Elle était assise au milieu de l’escalier qui descend dans la salle de lectures, de rencontres, d’échanges, une salle dont les murs sont couverts de livres sur des étagères. Certains s’arrêtaient pour la saluer, d’autres n’osaient déranger la concentration solitaire qui allait la jeter dans les mots de Lautréamont.

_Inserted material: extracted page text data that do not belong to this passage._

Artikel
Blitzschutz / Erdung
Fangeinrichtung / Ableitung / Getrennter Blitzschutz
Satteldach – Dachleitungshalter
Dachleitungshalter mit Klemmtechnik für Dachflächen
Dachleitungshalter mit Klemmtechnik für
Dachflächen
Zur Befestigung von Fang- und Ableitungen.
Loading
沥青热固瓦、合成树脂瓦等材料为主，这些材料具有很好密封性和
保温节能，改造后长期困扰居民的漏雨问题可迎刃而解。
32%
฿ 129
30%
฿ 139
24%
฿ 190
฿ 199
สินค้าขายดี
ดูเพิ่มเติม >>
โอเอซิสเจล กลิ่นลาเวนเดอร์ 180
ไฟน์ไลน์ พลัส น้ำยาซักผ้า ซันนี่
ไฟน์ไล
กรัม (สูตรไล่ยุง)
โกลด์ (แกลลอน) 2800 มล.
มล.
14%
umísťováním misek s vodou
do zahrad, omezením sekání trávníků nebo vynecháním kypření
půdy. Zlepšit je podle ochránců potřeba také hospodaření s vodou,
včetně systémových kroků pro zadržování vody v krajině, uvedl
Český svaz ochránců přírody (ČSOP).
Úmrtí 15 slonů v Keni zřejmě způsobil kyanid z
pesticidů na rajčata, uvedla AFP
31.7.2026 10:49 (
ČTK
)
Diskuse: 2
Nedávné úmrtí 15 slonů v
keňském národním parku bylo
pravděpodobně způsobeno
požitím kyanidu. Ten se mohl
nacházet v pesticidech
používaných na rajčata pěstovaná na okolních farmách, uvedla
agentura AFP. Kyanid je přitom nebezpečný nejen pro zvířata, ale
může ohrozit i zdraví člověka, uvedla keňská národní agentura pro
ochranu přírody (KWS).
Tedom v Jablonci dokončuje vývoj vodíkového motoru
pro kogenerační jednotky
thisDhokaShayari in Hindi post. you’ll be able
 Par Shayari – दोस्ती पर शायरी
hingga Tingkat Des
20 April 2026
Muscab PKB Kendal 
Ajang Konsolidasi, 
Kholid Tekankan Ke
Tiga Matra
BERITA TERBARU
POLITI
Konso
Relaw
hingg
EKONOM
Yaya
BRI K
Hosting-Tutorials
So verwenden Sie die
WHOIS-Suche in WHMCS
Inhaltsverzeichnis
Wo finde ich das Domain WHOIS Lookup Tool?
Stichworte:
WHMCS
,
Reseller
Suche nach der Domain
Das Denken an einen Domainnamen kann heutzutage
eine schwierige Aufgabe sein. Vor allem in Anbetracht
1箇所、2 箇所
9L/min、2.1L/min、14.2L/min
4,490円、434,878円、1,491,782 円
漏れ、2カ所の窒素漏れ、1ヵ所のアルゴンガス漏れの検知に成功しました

Des Chants de Maldoror, elle a choisi celui qui m’avait fortement marqué quand je l’avais lu pour la première fois, ne sachant pourtant s’il fallait en rire ou y puiser de la colère. C’est à la fin du Troisième Chant, la curiosité d’un jeune homme le conduit à la vision d’un cheveu oublié, perdu peut-être, témoignant d’un accouplement compromettant suivi de torture et de meurtre, puis de la rencontre avec le propriétaire du cheveu venant rechercher ici-bas en catimini la preuve de sa débauche d’une nuit et de sa honte éternelle. Trois voix s’enchevêtrent, celle du cheveu, celle du narrateur, celle de Dieu, dont on comprend qu’il est « le maître » du cheveu abandonné puis repris. Cécile Duval raconte cette extraordinaire et épouvantable histoire sans excès, rendant le récit encore plus éprouvant, parce que presque banal. Et c’est bien ce que j’avais ressenti à la lecture du texte, et ce qui m’était resté en mémoire. Dieu tombe dans la proximité des humains, il succombe aux tentations que ceux-ci subissent, et personne n’ose en témoigner. Le diable lui-même estime avoir perdu un ennemi. Le jeune homme curieux quitte la maison de la débauche et du crime et repart « à travers les dédales des rues », comme nous repartirons un peu plus tard dans les couloirs étranges du centre commercial au milieu duquel siège une Place du Poème.
Cette lecture-spectacle était proposée à Ivry-sur-Seine par la Biennale des Poètes en Val-de-Marne.